County assessors across Arizona have recently issued supplemental notices of value for the upcoming 2024 tax year. These notices are typically given when there is new construction, parcel splits or consolidations, or a change in a property’s use. However, many Arizona taxpayers may not be fully aware of the significant impact of these supplemental notices, especially in the context of “Rule B” valuations.


Since the implementation of Proposition 117 in 2015, which imposed a 5% limitation on property valuations, there has been a tendency among Arizona taxpayers to overlook the importance of monitoring their property’s valuation. Failure to carefully review a supplemental notice can result in missing a valuable opportunity to reduce a property’s tax liability not only for the current year but also for the entire lifespan of the property. This is because a supplemental notice triggers what is known as a “Rule B” valuation.

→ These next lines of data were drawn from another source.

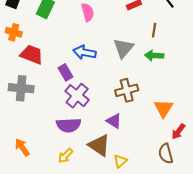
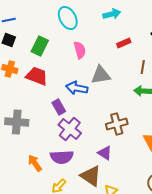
gray triangle: (123, 48) -> (101, 75), moved, turned 40
red trapezoid: (32, 54) -> (37, 76), moved
orange arrow: (22, 147) -> (35, 163), moved

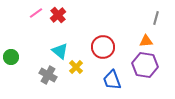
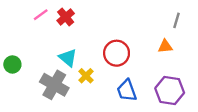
purple hexagon: (145, 65) -> (170, 91), moved
gray cross: (48, 75) -> (54, 85), size x1.4

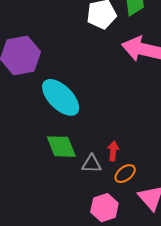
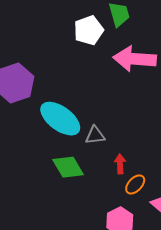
gray triangle: (92, 164) -> (95, 135), moved

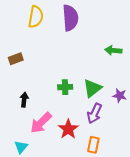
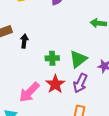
black arrow: (24, 100) -> (24, 41), moved
red star: (68, 129) -> (55, 84), moved

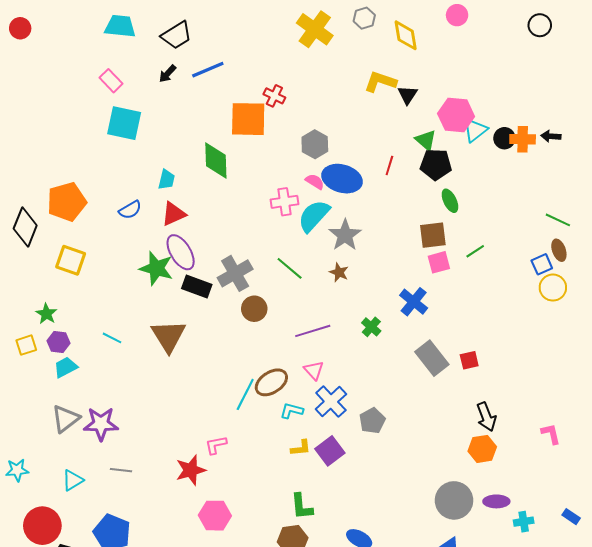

Understanding the mechanics of a “Rule B” valuation is crucial. Consider the scenario of a newly constructed apartment completed in March 2023. The county assessor issues a supplemental valuation for tax year 2024 in September 2023, setting a total cash value (FCV) of $30 million. In Arizona, the FCV is synonymous with market value, but the Limited Property Value (LPV) is what matters most to taxpayers, as property taxes are calculated based on the LPV.

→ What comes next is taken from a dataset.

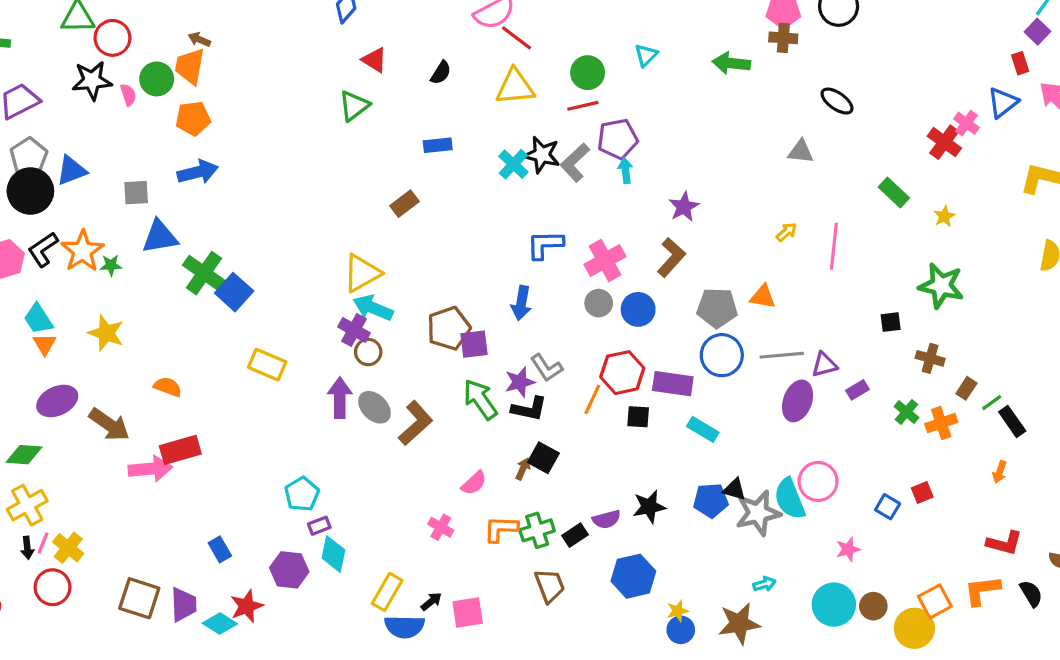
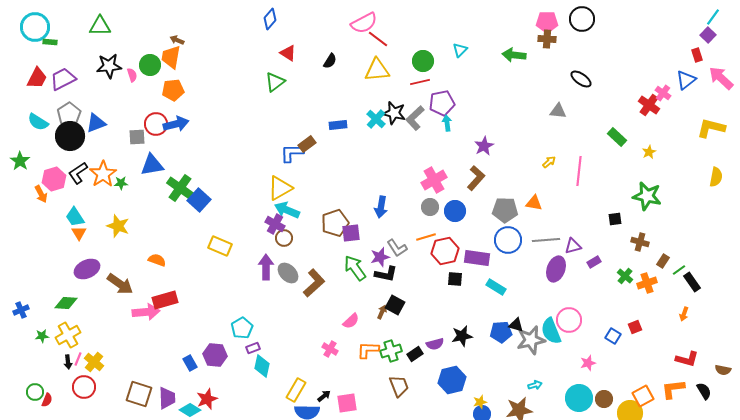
red circle: (112, 38) -> (156, 124), moved
blue rectangle: (438, 145) -> (338, 125), moved
blue L-shape: (545, 245) -> (292, 153), moved
orange line: (592, 399) -> (426, 237), moved, turned 48
purple hexagon: (289, 570) -> (215, 355), moved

The LPV is established using a “Rule B” ratio, which is the ratio of the average LPV to the average FCV for similar properties in the same classification within the county. These ratios vary by county, property class, and tax year. For instance, in Maricopa County, for the 2024 tax year, the Rule B ratios are 43% for vacant land, 55% for commercial property, and 51% for rental residential property.
If we apply Maricopa County’s Rule B ratio to our example of the newly constructed apartment with an FCV of $30 million, the LPV would be set at $15.3 million. Notably, the property’s tax liability is then calculated solely on this LPV.


The once-in-a-lifetime opportunity arises when taxpayers successfully appeal and reduce the FCV. If, for example, the FCV is reduced to $25 million, the LPV will also decrease proportionally to the Rule B ratio, resulting in a reduced LPV of $12,750,000.

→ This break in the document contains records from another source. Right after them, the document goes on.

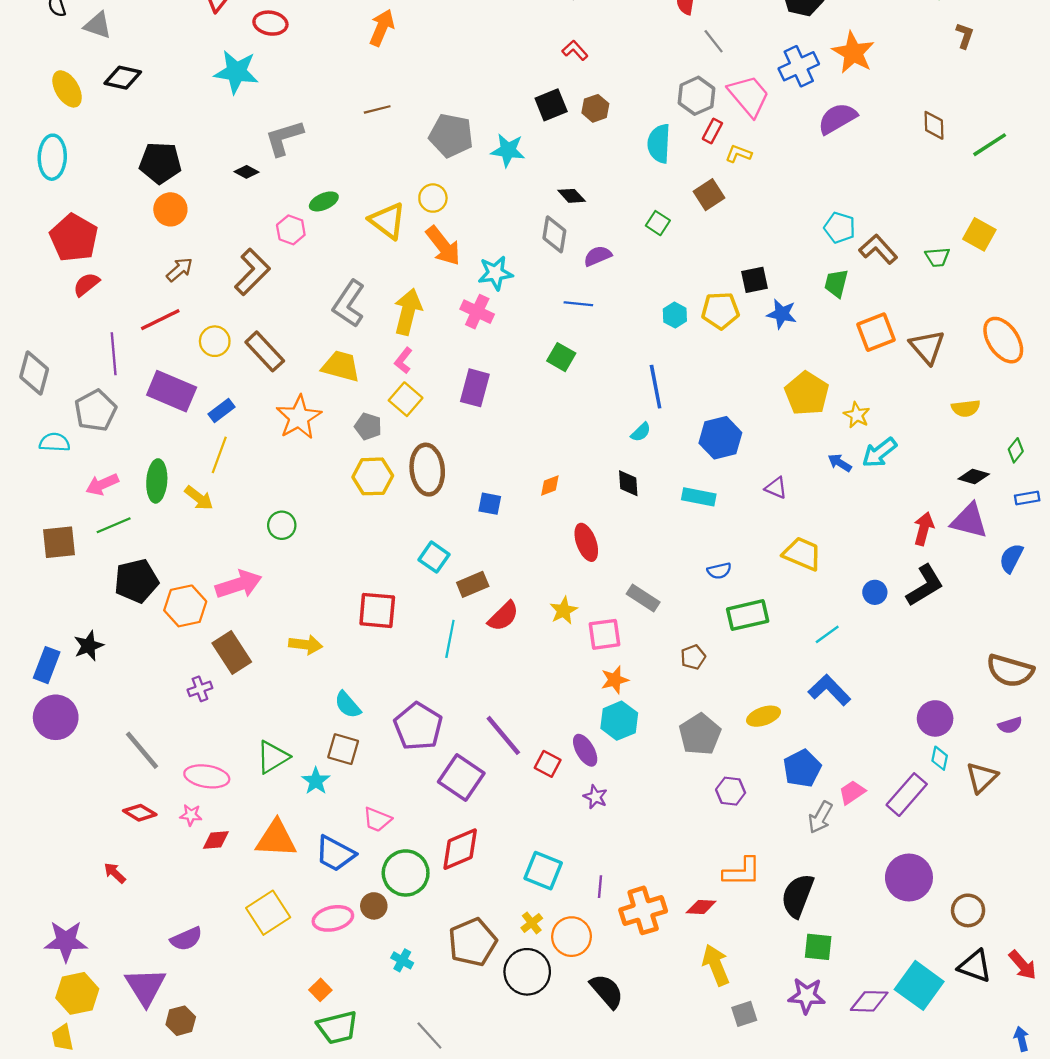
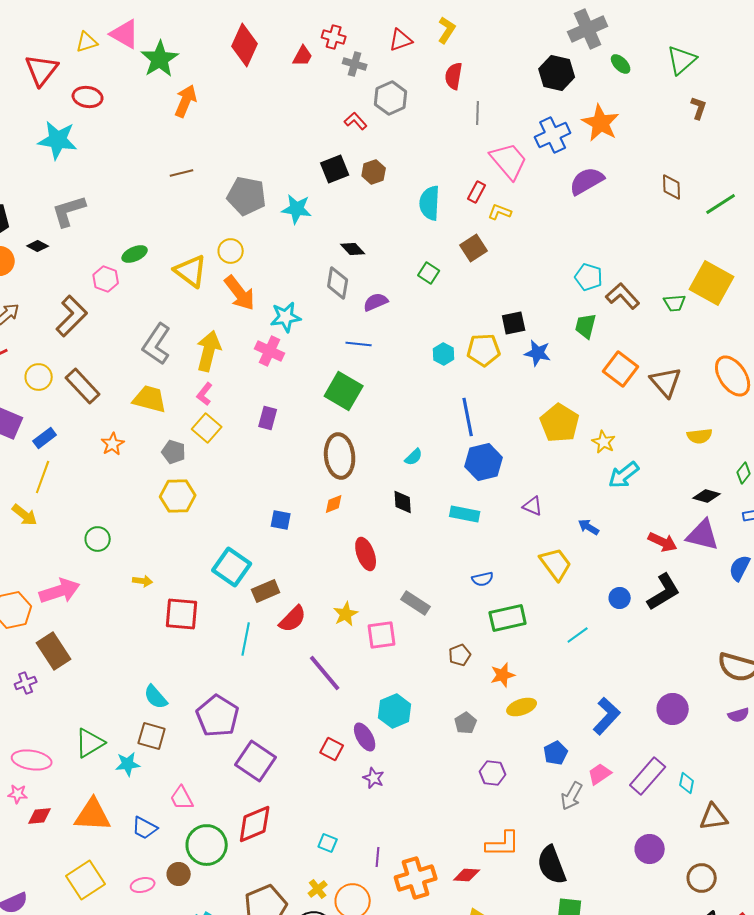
gray line: (714, 41) -> (478, 113), turned 40
gray hexagon: (696, 96) -> (391, 98), moved
gray L-shape: (284, 138) -> (69, 211), moved
black diamond: (247, 172) -> (38, 246), moved
yellow square: (979, 234) -> (712, 283), size x1.5
orange square: (876, 332) -> (621, 369), turned -32
green square: (561, 357) -> (344, 391), size x1.5
blue line: (656, 387) -> (468, 417), moved
purple rectangle: (475, 388) -> (268, 418), size x0.7
orange star: (299, 417) -> (113, 444), size x0.6
blue arrow: (840, 463) -> (589, 527), moved
brown ellipse: (427, 470) -> (340, 456), moved
red arrow: (924, 529) -> (663, 542), turned 100
yellow trapezoid: (802, 554) -> (556, 564), turned 30
cyan square: (434, 557) -> (232, 567), size x1.4
yellow arrow: (306, 645) -> (143, 581), moved, size x0.7
orange star: (615, 680) -> (503, 675), moved
blue L-shape: (829, 690) -> (607, 716), moved, turned 87
gray pentagon: (700, 734) -> (466, 723), size x0.6
purple line: (503, 735) -> (325, 673), moved
cyan diamond: (940, 758) -> (687, 783), moved
blue pentagon: (802, 768) -> (556, 753), size x0.7
brown triangle: (982, 778) -> (714, 817), moved, turned 36
cyan star: (316, 781) -> (128, 764), turned 30
pink trapezoid: (377, 820) -> (182, 798), turned 40
blue trapezoid: (335, 854) -> (145, 828), size x0.7
cyan square: (543, 871) -> (328, 843), size x0.6
purple circle: (909, 877) -> (650, 849), size x0.7
black semicircle: (798, 896) -> (552, 865), turned -42
pink ellipse: (333, 918) -> (143, 885), size x0.7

The significance of this opportunity becomes evident when considering the alternative scenario of missing the deadline to appeal the 2024 supplemental notice. If the appeal is delayed to the 2025 tax year, despite reducing the FCV to $25 million, there will be no tax savings. This is because a reduction in FCV alone only reduces the LPV if a Rule B valuation is triggered by new construction, re-parceling, or a change in use.


Failure to seize the Rule B valuation opportunity could lead to paying 17% more in Arizona property tax annually over the property’s life, resulting in potential additional costs of $435,000 or more over the first ten years.


For taxpayers wishing to appeal their valuation, it’s crucial to act within 25 days from the mailing date of the supplemental notice. Even if this window is missed, there is still an option to initiate a lawsuit in tax court by December 15. The takeaway for property owners is clear – challenging a supplemental notice is a once-in-a-lifetime opportunity to significantly reduce long-term property tax liability, and complacency could prove costly over the property’s lifespan.